Task directions
Take from the material every line that contains the word "como".

Extracted data
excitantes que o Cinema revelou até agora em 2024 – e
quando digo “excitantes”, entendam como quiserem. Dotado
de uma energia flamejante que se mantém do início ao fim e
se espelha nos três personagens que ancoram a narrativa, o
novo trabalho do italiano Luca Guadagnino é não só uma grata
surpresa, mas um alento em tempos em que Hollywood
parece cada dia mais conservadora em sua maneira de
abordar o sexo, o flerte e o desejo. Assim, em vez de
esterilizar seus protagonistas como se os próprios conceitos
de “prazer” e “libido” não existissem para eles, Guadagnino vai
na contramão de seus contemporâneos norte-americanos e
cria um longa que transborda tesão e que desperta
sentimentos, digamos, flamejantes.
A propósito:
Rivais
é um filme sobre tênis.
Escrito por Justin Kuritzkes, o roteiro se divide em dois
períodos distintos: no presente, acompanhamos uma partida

Answer space
quando digo “excitantes”, entendam como quiserem. Dotado
esterilizar seus protagonistas como se os próprios conceitos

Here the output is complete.